The name of the first Lieutenant Governor, Joseph Trutch, is being removed from a street on Vancouver’s Westside, for his hostile views towards aboriginals. The Mayor of Vancouver, Kennedy Stewart, branded Trutch a racist.

April 12, 1970 Victoria Colonist newspaper

Today’s discourse also includes talk of decolonization, which was also part of the discourse 150 years ago.

The July 20, 1871 edition of the ironically named British Colonist and Victoria Chronicle newspaper proudly proclaimed that day “British Columbia ceased to be a colony of the British Crown by becoming a Province of the Dominion of Canada.”

Many vestiges of the British empire remain. In June 1960, under then Premier W.A.C. Bennett, British Columbia adopted a new flag to replace the colonial one.

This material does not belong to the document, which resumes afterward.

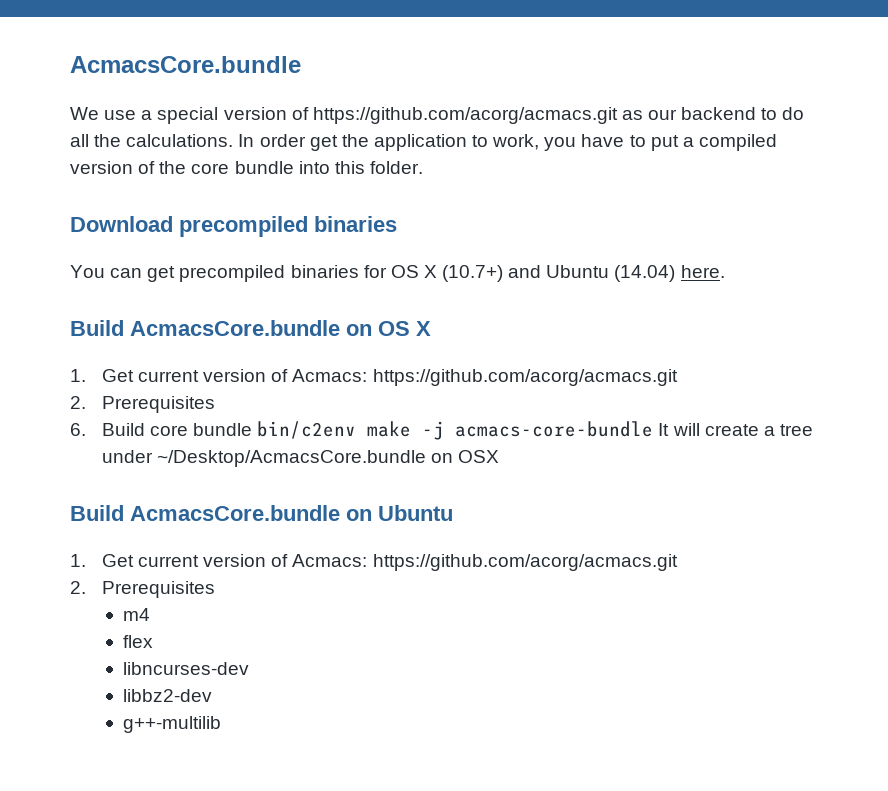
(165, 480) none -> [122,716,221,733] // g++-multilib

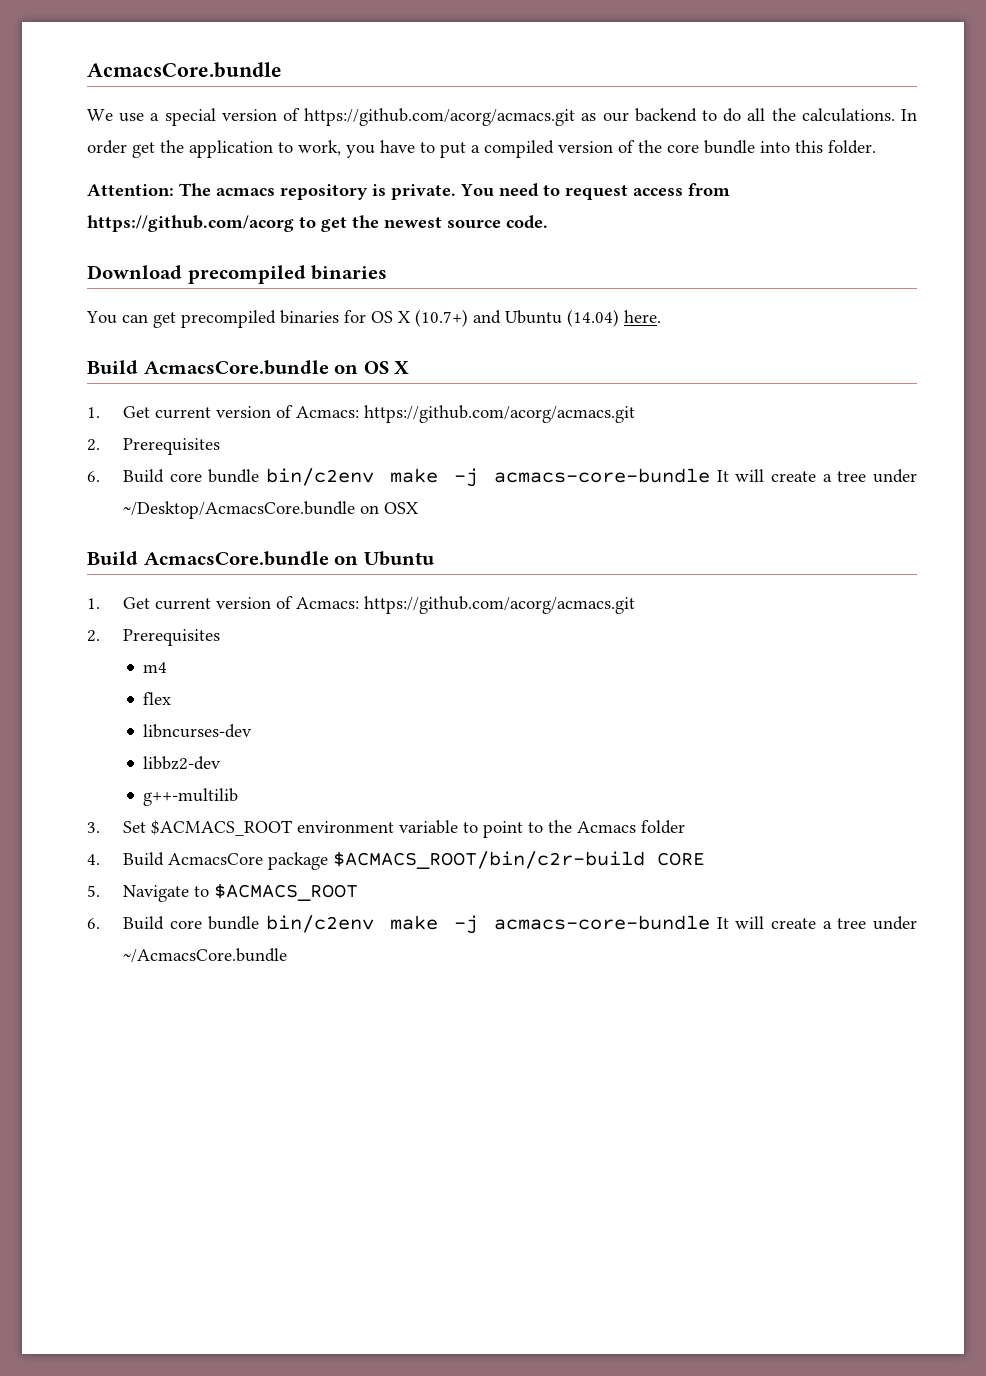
(423, 167) none -> [87,183,730,200] [87,215,548,232] // Attention: The acmacs repository is private. You need to request access from https://github.com/acorg to get the newest source code.
(221, 724) none -> [87,820,686,838] [87,851,706,870] [87,883,359,902] [87,915,917,934] [123,948,288,963] // 3. Set $ACMACS_ROOT environment variable to point to the Acmacs folder // 4. Build AcmacsCore package $ACMACS_ROOT/bin/c2r-build CORE // 5. Navigate to $ACMACS_ROOT // 6. Build core bundle bin/c2env make -j acmacs-core-bundle It will create a tree under ~/AcmacsCore.bundle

Since then, it has featured a Union Jack over blue and white waves and a golden sunset.

A decade later, and a year before 1971’s centennial of B.C. joining Confederation, a subversive display of decolonization in a most unlikely place.

A photograph and story in the April 12, 1970 edition of Victoria’s Daily Colonist newspaper about first nations student pride at the Kamloops Indian Student Residence, which was the Kamloops Indian Residential School until 1969.

The same place that has prompted an outpouring of national grief in 2021. Where ground-penetrating radar detected 200 anomalies under an apple orchard on Victoria Day weekend that the Tk’emlups believe are the remains of children from the brutal, government-mandated, Catholic-operated boarding school that opened in 1893. 

In the photograph, five smiling students surrounding their proposed redesign of the flag of British Columbia.

They replaced the Union Jack with a thunderbird, the supernatural protector that figures so prominently in aboriginal culture.

British Columbia wasn’t then and isn’t now all British. Neither were they.

The photograph under the page 38 headline “Designs on Recognition,” shows student flag-designers Rose Marie Sampson, Sonia Edmonds, Gerry Denault, Johnny Jules and Delphine Ned.

Students at Kamloops Indian Student Residence aim to put Indians in the history books by getting a thunderbird on B.C.’s flag.

Brother J.J. Heysel, a teacher at the residence, said Thursday in Victoria that the students will submit a flag design to Premier Bennett next week that shows a thunderbird over the B.C. flag’s setting sun.

The students feel it is time the Indian’s place in the history of B.C., and of Canada, was recognized. “Even on the centennial flag,” Heysel said,” The Indian wasn’t mentioned.”

About Canada’s flag Heysel said, “Most people don’t realize that the maple leaf is an Indian symbol. The Indians were the first ones to give us maple syrup, weren’t they, and this is where the symbol originated.”

The students are currently working on a flag design for Alberta, which will include Indian symbols — perhaps a silhouette of a famous chief — and Heysel said by summer the students should be ready to submit a series of four Indian-oriented stamps to the federal government.

Kamloops Indian Residence students’ B.C. flag concept in 1970 (Daily Colonist)

Last year, Heysel said Czechoslovakia issued postage stamps with totem pols and Indian dancers on them, “and there isn’t an Indian within 3,000 miles of there. And we don’t have an Indian stamp in Canada yet.”

Kamloops Indian Student Residence is a hostel for 239 students, Grades one to 12, who attend integrated schools in Kamloops. At the residence, Heysel gives extracurricular classes on Indian culture.

Sometimes the students visit white schools and lecture on Indian culture.

“It’s the Indian student’s time to say, ‘See we had heroes too’,” Heysel said. “You can see it in their faces.”

How was it received by Bennett? I contacted the B.C. Archives and was told the files from Bennett’s office are not easily searchable, in-person or online. Some are still restricted. The Oblates of Mary Immaculate said Heysel died in January 2015.

In 2021, the flag remains the same as the 1960 version. 

Maybe it’s time in 2021 to take another look at the Kamloops students’ 1970 concept for a decolonized B.C. flag.